Tuesday, January 10, 2012

Review of a Recent work of Rav Zvi Hirsch Grodzinsky

Review of a Recent work of Rav Zvi Hirsch Grodzinsky

By: Eliezer Brodt

בית היין, על הלכות יין נסך עם ביאור קונדיטון, יצא לאור לראשונה מכתב יד, מאת הגאון רבי צבי הירש גראדזענסקי זצ"ל, מאנסי ניו יורק תשע"א, ש"ט עמודים.

In this post I would like to discuss an unknown Gaon - Rav Zvi Hirsch Grodzinsky, and a recently published manuscript of his on Hilchos Yayin Nessech. Not much is known about him except for what has been collected in a very nice article about him written by Jonathan Rosenbaum and Myron Wakschlag, “Maintaining Tradition: A survey of the Life and Writings of Rabbi Zvi Hirsch Grodzinsky,” AJH 82:1\4 (1994), pp. 263-288 which was of help to me when writing this post.

_ _ _ _ _

▶ **WORK ORDER**:
Write out the review between "Tuesday, January 10, 2012" and "writing this post.", inclusive, substituting "handwritten work" for "manuscript". The lines that come next have no connection to the review.

_ _ _ _ _

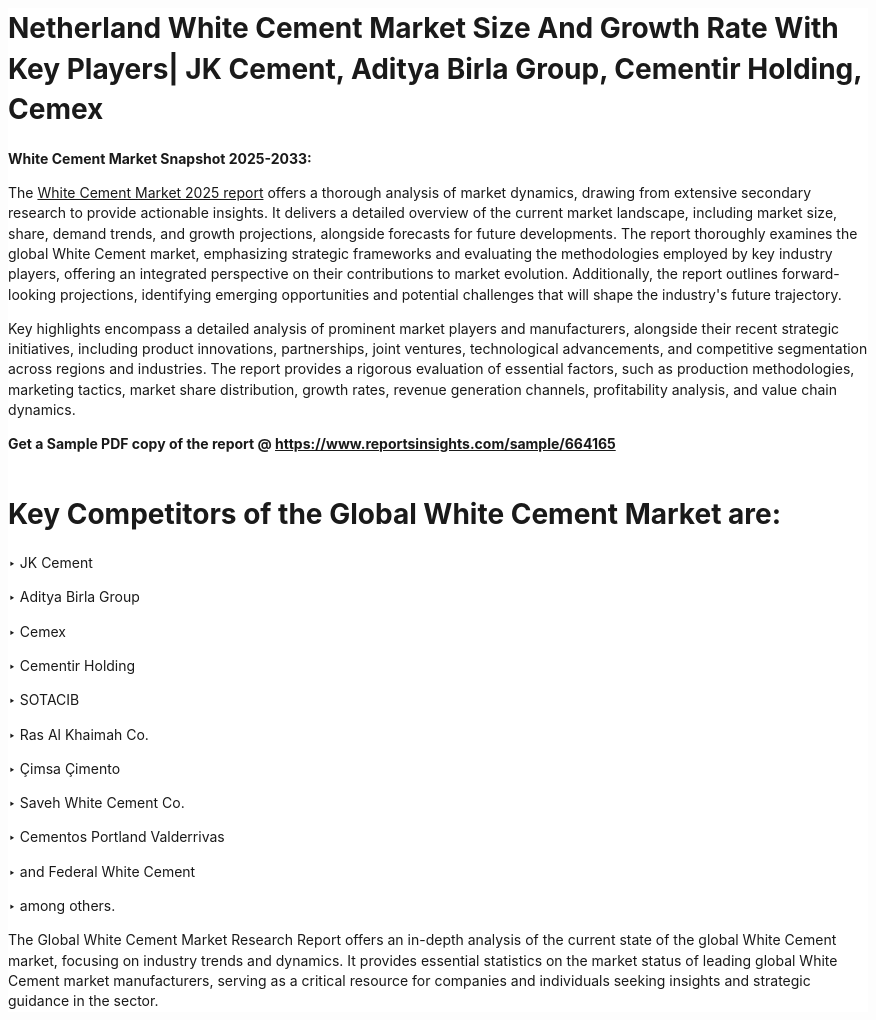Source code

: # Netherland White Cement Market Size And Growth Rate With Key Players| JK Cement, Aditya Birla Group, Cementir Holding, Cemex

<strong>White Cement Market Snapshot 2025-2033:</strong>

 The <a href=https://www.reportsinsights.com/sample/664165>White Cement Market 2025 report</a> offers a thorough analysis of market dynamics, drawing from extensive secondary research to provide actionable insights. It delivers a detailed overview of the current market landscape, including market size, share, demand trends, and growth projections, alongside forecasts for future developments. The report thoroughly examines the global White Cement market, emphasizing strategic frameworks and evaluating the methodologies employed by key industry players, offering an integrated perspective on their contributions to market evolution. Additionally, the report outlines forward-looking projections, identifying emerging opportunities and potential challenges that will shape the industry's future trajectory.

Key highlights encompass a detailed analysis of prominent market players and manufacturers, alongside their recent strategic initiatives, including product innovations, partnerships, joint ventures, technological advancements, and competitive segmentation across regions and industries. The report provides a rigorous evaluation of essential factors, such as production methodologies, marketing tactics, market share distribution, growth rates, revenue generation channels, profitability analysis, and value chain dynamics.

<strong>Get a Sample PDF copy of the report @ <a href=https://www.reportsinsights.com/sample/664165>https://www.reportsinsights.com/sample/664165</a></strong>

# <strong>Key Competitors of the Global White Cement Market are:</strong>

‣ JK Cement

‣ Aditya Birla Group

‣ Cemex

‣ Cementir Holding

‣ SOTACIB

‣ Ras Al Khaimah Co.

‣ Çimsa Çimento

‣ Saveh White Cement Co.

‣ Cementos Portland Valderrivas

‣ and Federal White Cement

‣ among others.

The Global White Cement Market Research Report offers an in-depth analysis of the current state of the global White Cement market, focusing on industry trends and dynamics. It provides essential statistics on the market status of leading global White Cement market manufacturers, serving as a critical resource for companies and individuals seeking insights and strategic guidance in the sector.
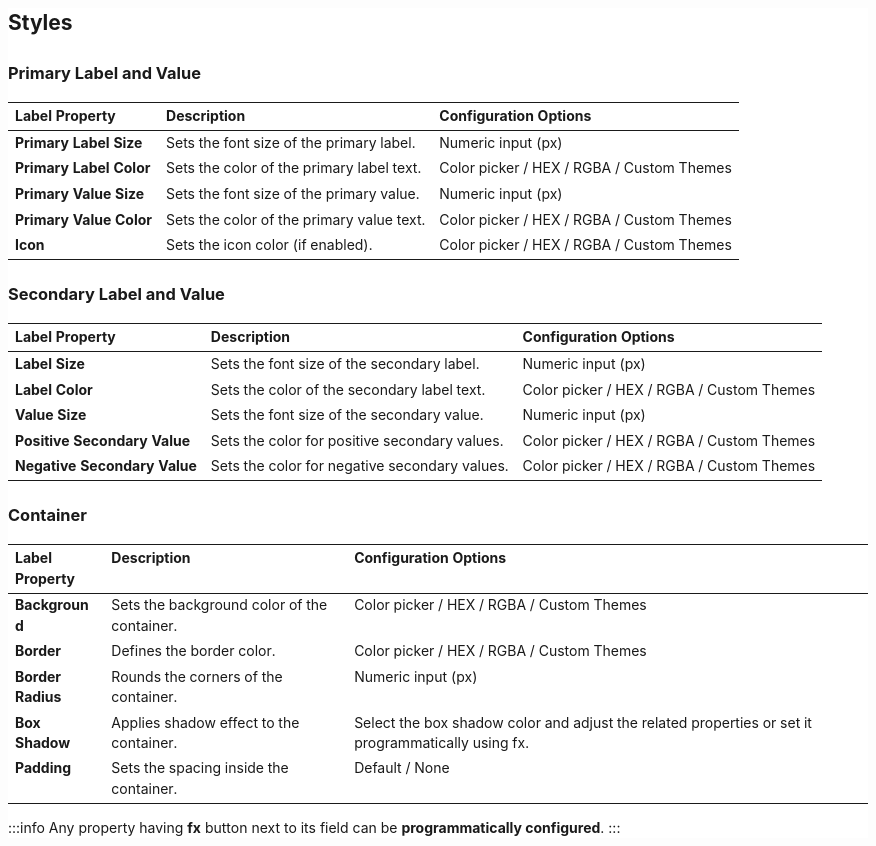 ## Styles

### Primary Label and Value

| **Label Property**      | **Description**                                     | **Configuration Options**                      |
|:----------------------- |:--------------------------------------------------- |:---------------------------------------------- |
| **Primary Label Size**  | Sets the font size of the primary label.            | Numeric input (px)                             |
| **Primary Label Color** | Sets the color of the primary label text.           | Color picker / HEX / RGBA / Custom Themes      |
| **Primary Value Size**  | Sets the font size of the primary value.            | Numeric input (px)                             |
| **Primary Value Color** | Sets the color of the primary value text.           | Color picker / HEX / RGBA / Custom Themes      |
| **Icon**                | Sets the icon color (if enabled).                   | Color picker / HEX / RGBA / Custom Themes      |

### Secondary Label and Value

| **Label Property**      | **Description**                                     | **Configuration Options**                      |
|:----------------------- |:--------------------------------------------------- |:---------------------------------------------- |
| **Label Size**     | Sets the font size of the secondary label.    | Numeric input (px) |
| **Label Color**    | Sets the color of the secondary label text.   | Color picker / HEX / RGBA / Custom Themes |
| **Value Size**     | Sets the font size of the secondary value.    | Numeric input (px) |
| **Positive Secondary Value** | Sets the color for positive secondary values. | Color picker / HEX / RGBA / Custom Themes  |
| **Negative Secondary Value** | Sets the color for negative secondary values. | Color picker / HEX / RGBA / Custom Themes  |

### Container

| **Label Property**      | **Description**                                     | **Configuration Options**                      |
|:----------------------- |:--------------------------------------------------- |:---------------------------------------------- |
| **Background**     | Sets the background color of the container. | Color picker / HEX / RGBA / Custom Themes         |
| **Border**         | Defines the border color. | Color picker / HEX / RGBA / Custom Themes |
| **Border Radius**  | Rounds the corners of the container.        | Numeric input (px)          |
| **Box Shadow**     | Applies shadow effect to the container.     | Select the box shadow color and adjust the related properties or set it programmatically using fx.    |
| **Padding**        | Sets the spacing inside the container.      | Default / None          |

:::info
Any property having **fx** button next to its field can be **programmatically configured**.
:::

_ _ _ _ _

▶ **OUTPUT OF THE EXERCISE**:
Tuesday, January 10, 2012

Review of a Recent work of Rav Zvi Hirsch Grodzinsky

Review of a Recent work of Rav Zvi Hirsch Grodzinsky

By: Eliezer Brodt

בית היין, על הלכות יין נסך עם ביאור קונדיטון, יצא לאור לראשונה מכתב יד, מאת הגאון רבי צבי הירש גראדזענסקי זצ"ל, מאנסי ניו יורק תשע"א, ש"ט עמודים.

In this post I would like to discuss an unknown Gaon - Rav Zvi Hirsch Grodzinsky, and a recently published handwritten work of his on Hilchos Yayin Nessech. Not much is known about him except for what has been collected in a very nice article about him written by Jonathan Rosenbaum and Myron Wakschlag, “Maintaining Tradition: A survey of the Life and Writings of Rabbi Zvi Hirsch Grodzinsky,” AJH 82:1\4 (1994), pp. 263-288 which was of help to me when writing this post.